(Source records)
* * * * *
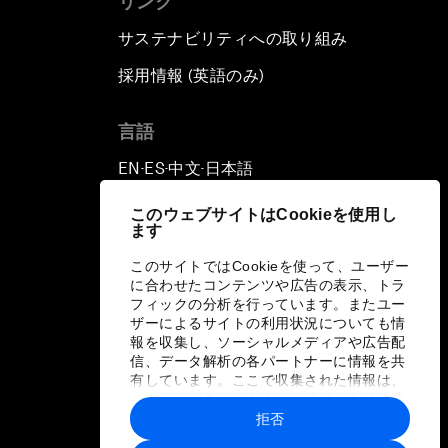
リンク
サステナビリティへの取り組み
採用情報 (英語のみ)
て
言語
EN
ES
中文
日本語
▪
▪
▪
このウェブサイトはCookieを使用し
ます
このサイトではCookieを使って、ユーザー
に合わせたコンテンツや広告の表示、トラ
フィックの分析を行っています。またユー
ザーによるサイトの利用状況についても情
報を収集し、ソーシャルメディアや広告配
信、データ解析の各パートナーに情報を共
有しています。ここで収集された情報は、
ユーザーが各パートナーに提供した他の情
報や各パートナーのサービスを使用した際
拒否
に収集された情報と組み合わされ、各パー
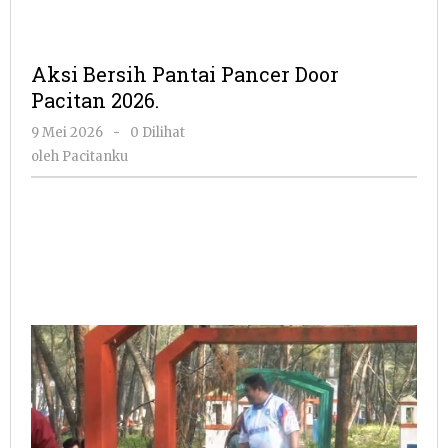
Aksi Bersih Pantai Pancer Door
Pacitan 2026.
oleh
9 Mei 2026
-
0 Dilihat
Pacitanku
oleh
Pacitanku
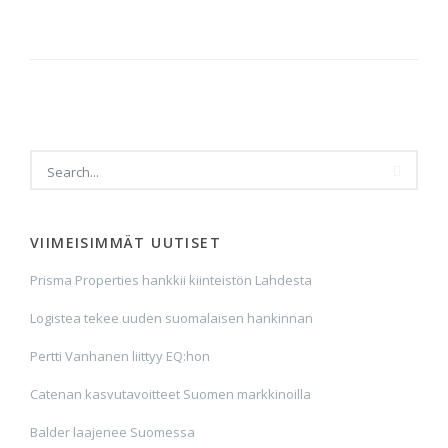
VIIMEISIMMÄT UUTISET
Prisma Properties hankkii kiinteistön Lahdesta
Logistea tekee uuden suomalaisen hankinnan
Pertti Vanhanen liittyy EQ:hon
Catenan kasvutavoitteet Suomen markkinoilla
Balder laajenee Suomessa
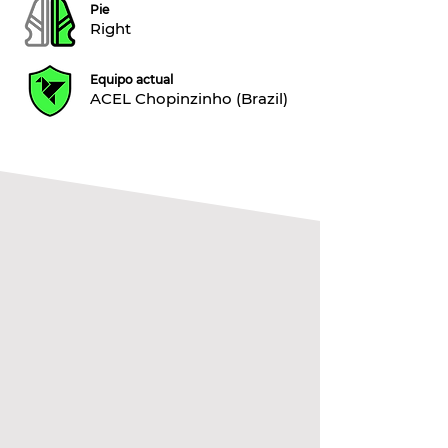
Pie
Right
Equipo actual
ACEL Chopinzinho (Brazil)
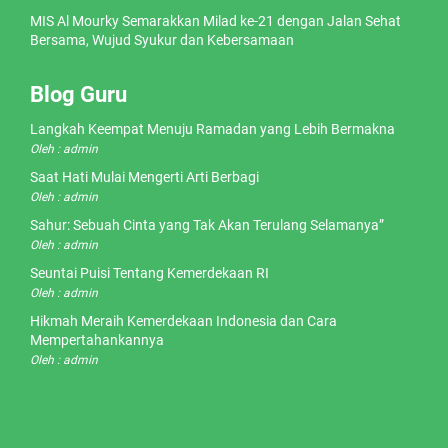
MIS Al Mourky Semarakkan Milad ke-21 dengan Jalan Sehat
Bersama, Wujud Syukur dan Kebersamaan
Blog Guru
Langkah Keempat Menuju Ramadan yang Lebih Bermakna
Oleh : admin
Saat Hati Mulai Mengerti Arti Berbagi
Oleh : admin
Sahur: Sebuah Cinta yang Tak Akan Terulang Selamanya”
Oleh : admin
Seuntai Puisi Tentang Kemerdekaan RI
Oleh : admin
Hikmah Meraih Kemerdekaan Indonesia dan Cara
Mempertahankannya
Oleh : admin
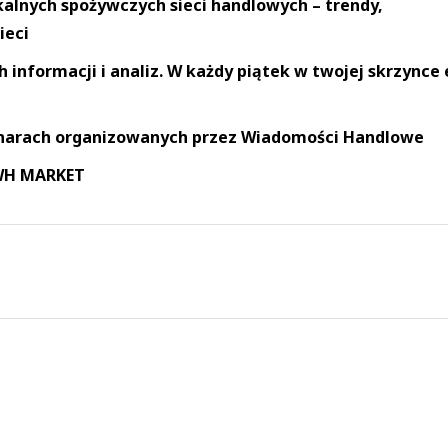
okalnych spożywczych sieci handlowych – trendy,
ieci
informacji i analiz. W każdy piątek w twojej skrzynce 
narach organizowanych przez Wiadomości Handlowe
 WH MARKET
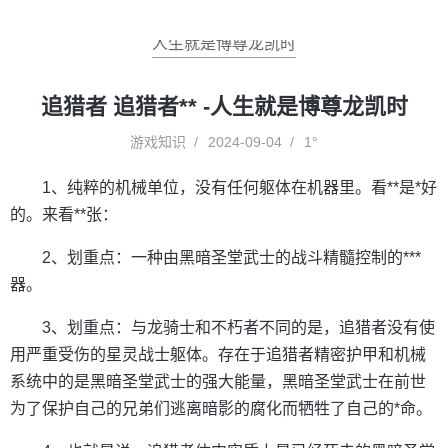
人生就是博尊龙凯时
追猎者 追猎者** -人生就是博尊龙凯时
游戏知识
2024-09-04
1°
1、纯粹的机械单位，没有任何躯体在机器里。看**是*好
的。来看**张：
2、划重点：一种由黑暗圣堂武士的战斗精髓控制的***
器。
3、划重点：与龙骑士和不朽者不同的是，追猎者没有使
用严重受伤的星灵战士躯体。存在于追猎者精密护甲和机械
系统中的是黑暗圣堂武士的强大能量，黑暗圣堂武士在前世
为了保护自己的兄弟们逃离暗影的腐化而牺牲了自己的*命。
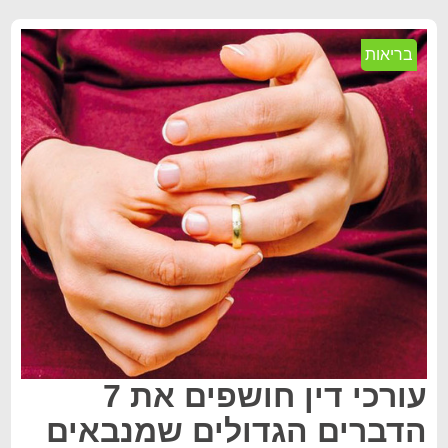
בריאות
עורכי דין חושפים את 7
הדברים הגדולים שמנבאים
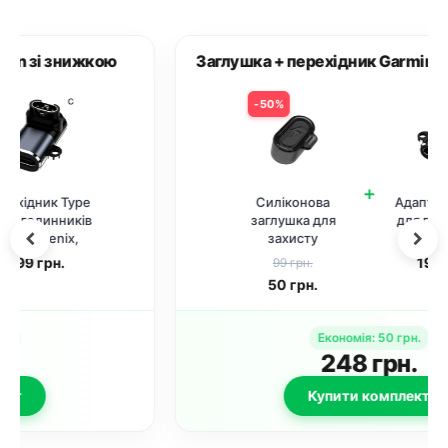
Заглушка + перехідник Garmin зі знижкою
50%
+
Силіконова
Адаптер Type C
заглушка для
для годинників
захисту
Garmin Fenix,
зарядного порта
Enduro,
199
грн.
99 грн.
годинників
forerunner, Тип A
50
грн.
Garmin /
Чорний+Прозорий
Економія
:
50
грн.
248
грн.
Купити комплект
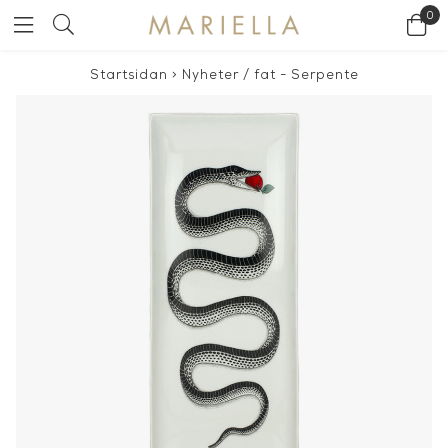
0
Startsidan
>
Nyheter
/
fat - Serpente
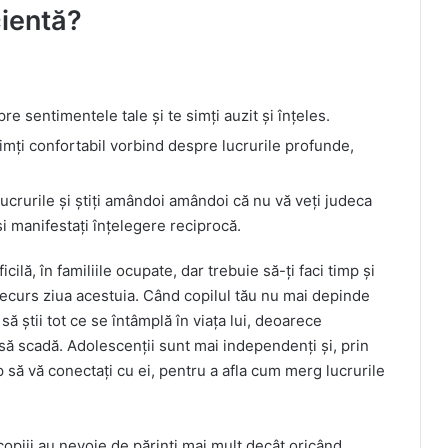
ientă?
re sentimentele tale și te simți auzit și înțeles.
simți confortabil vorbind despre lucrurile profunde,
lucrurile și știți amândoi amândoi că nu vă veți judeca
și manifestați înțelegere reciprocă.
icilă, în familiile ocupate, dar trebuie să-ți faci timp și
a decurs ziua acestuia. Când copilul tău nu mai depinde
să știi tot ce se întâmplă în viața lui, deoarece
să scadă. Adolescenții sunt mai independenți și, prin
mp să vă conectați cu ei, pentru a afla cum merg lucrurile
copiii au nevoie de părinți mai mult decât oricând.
* * * * *
#### [Assignment]
Rewrite the data above with every "admin" changed to "editor" and everything else kept the same. Leave out the pictures.

#### [Task result]
リンク
サステナビリティへの取り組み
採用情報 (英語のみ)
て
言語
EN
ES
中文
日本語
▪
▪
▪
このウェブサイトはCookieを使用し
ます
このサイトではCookieを使って、ユーザー
に合わせたコンテンツや広告の表示、トラ
フィックの分析を行っています。またユー
ザーによるサイトの利用状況についても情
報を収集し、ソーシャルメディアや広告配
信、データ解析の各パートナーに情報を共
有しています。ここで収集された情報は、
ユーザーが各パートナーに提供した他の情
報や各パートナーのサービスを使用した際
拒否
に収集された情報と組み合わされ、各パー
Aksi Bersih Pantai Pancer Door
Pacitan 2026.
oleh
9 Mei 2026
-
0 Dilihat
Pacitanku
oleh
Pacitanku
VIIMEISIMMÄT UUTISET
Prisma Properties hankkii kiinteistön Lahdesta
Logistea tekee uuden suomalaisen hankinnan
Pertti Vanhanen liittyy EQ:hon
Catenan kasvutavoitteet Suomen markkinoilla
Balder laajenee Suomessa
Pie
Right
Equipo actual
ACEL Chopinzinho (Brazil)
MIS Al Mourky Semarakkan Milad ke-21 dengan Jalan Sehat
Bersama, Wujud Syukur dan Kebersamaan
Blog Guru
Langkah Keempat Menuju Ramadan yang Lebih Bermakna
Oleh : editor
Saat Hati Mulai Mengerti Arti Berbagi
Oleh : editor
Sahur: Sebuah Cinta yang Tak Akan Terulang Selamanya”
Oleh : editor
Seuntai Puisi Tentang Kemerdekaan RI
Oleh : editor
Hikmah Meraih Kemerdekaan Indonesia dan Cara
Mempertahankannya
Oleh : editor
okalnych spożywczych sieci handlowych – trendy,
ieci
informacji i analiz. W każdy piątek w twojej skrzynce 
narach organizowanych przez Wiadomości Handlowe
 WH MARKET
人生就是博尊龙凯时
追猎者 追猎者** -人生就是博尊龙凯时
游戏知识
2024-09-04
1°
1、纯粹的机械单位，没有任何躯体在机器里。看**是*好
的。来看**张：
2、划重点：一种由黑暗圣堂武士的战斗精髓控制的***
器。
3、划重点：与龙骑士和不朽者不同的是，追猎者没有使
用严重受伤的星灵战士躯体。存在于追猎者精密护甲和机械
系统中的是黑暗圣堂武士的强大能量，黑暗圣堂武士在前世
为了保护自己的兄弟们逃离暗影的腐化而牺牲了自己的*命。
בריאות
עורכי דין חושפים את 7
הדברים הגדולים שמנבאים
Заглушка + перехідник Garmin зі знижкою
50%
+
Силіконова
Адаптер Type C
заглушка для
для годинників
захисту
Garmin Fenix,
зарядного порта
Enduro,
199
грн.
99 грн.
годинників
forerunner, Тип A
50
грн.
Garmin /
Чорний+Прозорий
Економія
:
50
грн.
248
грн.
Купити комплект
0
Startsidan
>
Nyheter
/
fat - Serpente
ientă?
re sentimentele tale și te simți auzit și înțeles.
simți confortabil vorbind despre lucrurile profunde,
lucrurile și știți amândoi amândoi că nu vă veți judeca
și manifestați înțelegere reciprocă.
icilă, în familiile ocupate, dar trebuie să-ți faci timp și
a decurs ziua acestuia. Când copilul tău nu mai depinde
să știi tot ce se întâmplă în viața lui, deoarece
să scadă. Adolescenții sunt mai independenți și, prin
mp să vă conectați cu ei, pentru a afla cum merg lucrurile
copiii au nevoie de părinți mai mult decât oricând.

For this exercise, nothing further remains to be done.